I also have purchased the most expensive Pringles in existence at Narita while returning home from one trip. I was so sick from the jet lag and utterly tired of the authentic local cuisine experience that I was willing to pay something like $0.50 a crisp.


----------



## Arianna (Nov 18, 2014)

I am going with a fictional country. Stories need conflict, and my story's conflict involves hacking. The government's position is, "We don't care. Securing your computers is your problem, not ours." The hackers work inside the law; there is not even an unenforced prohibition. With such a policy being a key part of the story, I thought it better not to use a real country. Their closest economic ties would be to Indonesia, Malaysia, and Singapore, so I am using them to help me formulate what USA policy might be if this were a real country. 

I have been trying to assemble a good bit of data on what this country would be like, including weather, ethnic diversity, religion, popular sports, and kids' education. I've even worked out their Internet country code (.lm), international dialing code (696), and ITU prefix (X0).


----------



## Arianna (Nov 18, 2014)

InstituteMan said:


> If you need any fun memories of Narita, let me know. I have spent hours in a jet lagged stupor in that airport. Back in the olden days (only a year or two ago) when I was doing a lot of business travel to Asia, everything seemed to connect through Narita.



You probably have a lot I could draw from  You can learn a lot about characters from how they react to what's going on around them.


----------



## Deleted member 56686 (Nov 19, 2014)

Arianna said:


> I am going with a fictional country. Stories need conflict, and my story's conflict involves hacking. The government's position is, "We don't care. Securing your computers is your problem, not ours." The hackers work inside the law; there is not even an unenforced prohibition. With such a policy being a key part of the story, I thought it better not to use a real country. Their closest economic ties would be to Indonesia, Malaysia, and Singapore, so I am using them to help me formulate what USA policy might be if this were a real country.
> 
> I have been trying to assemble a good bit of data on what this country would be like, including weather, ethnic diversity, religion, popular sports, and kids' education. I've even worked out their Internet country code (.lm), international dialing code (696), and ITU prefix (X0).
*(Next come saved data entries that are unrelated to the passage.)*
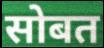
सोबत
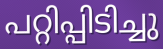
പറ്റിപ്പിടിച്ചു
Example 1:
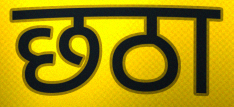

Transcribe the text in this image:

छठा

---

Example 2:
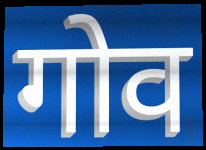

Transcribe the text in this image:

गोव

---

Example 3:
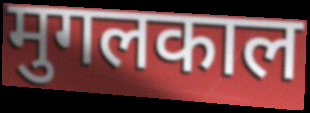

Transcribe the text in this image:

मुगलकाल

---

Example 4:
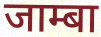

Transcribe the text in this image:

जाम्बा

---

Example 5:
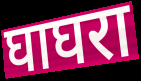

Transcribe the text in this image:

घाघरा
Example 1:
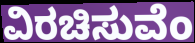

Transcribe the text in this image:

ವಿರಚಿಸುವೆಂ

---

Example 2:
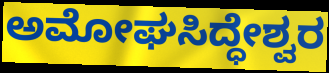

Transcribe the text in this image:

ಅಮೋಘಸಿದ್ಧೇಶ್ವರ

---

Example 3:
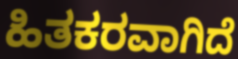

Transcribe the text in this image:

ಹಿತಕರವಾಗಿದೆ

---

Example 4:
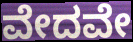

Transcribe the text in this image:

ವೇದವೇ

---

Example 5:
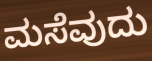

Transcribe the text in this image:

ಮಸೆವುದು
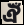
ঐঁ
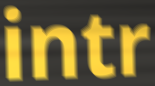
intr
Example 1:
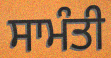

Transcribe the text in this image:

ਸਾਮੰਤੀ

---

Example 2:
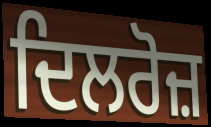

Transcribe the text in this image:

ਦਿਲਰੋਜ਼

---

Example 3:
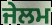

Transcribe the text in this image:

ਜੇਲਮ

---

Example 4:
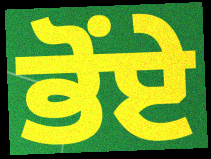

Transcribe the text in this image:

ਭੋਂਏ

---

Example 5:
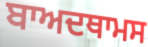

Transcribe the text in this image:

ਬਾਅਦਥਾਮਸ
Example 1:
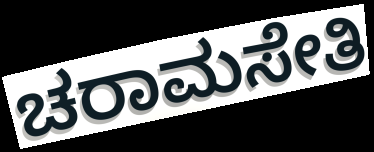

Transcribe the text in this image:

ಚರಾಮಸೇತಿ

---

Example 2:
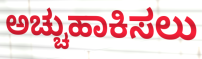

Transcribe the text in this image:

ಅಚ್ಚುಹಾಕಿಸಲು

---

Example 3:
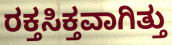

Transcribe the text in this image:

ರಕ್ತಸಿಕ್ತವಾಗಿತ್ತು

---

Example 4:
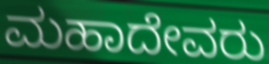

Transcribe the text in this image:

ಮಹಾದೇವರು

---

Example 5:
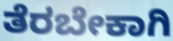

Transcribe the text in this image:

ತೆರಬೇಕಾಗಿ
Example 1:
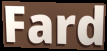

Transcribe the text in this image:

Fard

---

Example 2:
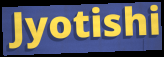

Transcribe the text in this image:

Jyotishi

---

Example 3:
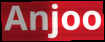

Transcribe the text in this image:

Anjoo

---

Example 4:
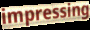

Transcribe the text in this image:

impressing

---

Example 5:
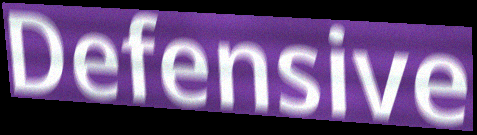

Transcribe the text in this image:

Defensive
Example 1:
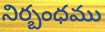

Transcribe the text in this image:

నిర్బంధము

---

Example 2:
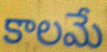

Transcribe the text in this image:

కాలమే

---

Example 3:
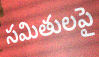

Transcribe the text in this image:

సమితులపై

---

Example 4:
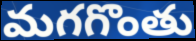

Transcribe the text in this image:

మగగొంతు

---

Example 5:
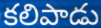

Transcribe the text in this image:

కలిపాడు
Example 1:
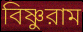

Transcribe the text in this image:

বিষ্ণুরাম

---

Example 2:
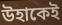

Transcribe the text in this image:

উহাকেই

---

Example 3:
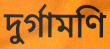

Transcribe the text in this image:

দুর্গামণি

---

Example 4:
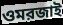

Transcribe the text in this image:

ওমরজাই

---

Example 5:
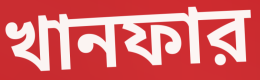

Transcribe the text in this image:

খানফার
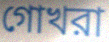
গোখরা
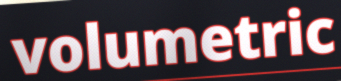
volumetric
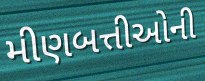
મીણબત્તીઓની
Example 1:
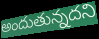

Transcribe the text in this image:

అందుతున్నదని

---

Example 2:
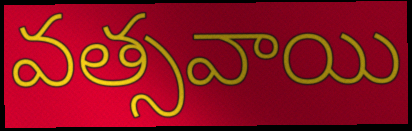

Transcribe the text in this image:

వత్సవాయి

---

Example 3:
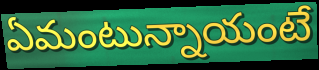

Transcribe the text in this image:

ఏమంటున్నాయంటే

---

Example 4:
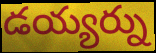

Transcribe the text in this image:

డయ్యర్ను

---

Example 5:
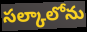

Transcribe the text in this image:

సల్కాలోను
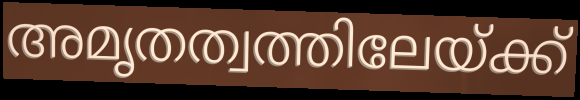
അമൃതത്വത്തിലേയ്ക്ക്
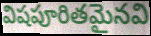
విషపూరితమైనవి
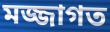
মজ্জাগত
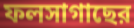
ফলসাগাছের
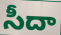
సీదా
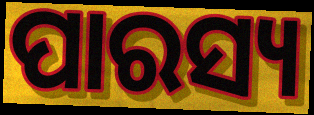
ପାରସ୍ୟ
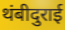
थंबीदुराई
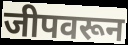
जीपवरून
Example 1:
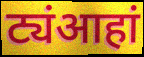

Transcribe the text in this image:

ट्यंआहां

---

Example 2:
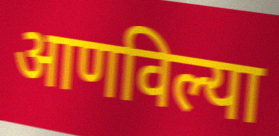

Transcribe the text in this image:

आणविल्या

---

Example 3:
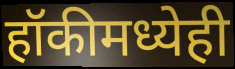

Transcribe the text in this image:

हॉकीमध्येही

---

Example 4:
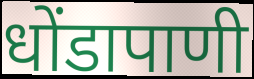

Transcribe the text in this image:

धोंडापाणी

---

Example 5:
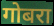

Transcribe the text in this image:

गोबरा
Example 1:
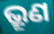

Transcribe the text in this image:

ଭ୍ରୂଣ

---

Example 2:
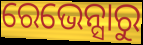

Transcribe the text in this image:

ରେଭେନ୍ସାରୁ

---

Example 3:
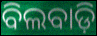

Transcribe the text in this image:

ବିଲବାଡ଼ି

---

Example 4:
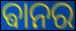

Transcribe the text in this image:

ଵାନର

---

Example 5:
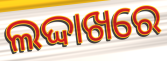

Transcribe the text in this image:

ଲଦ୍ଦାଖରେ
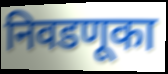
निवडणूका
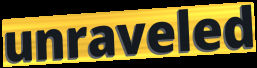
unraveled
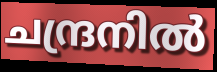
ചന്ദ്രനിൽ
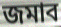
জমাব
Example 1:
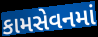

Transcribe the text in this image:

કામસેવનમાં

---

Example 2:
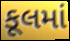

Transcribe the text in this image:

કૂલમાં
Sounds pretty ambitious Arianna. I've done a lot of that with imaginary countries of my own (though not for a book). Anyway, wishing you much luck. :smile:

EDIT: While I think of it, there are some web pages out there that deal with fictional countries and earth-like worlds created by some enthusiasts. Try to Google them up. You might find one to your liking to use information from


----------



## sailorguitar (Mar 21, 2015)

As a U.S. citizen, which you are, try going through the visa process for the country which most closely resembles the country you are writing about.  Often countries do the same to each other when it come to visa apps.  Save the money and fly off to China, Argentina, India, Canada, UK, whatever... The processes' that you have to go through to get into those countries often reflects what a person from those same countries would have to do to get into the U.S..  You'll get a feel for it.


----------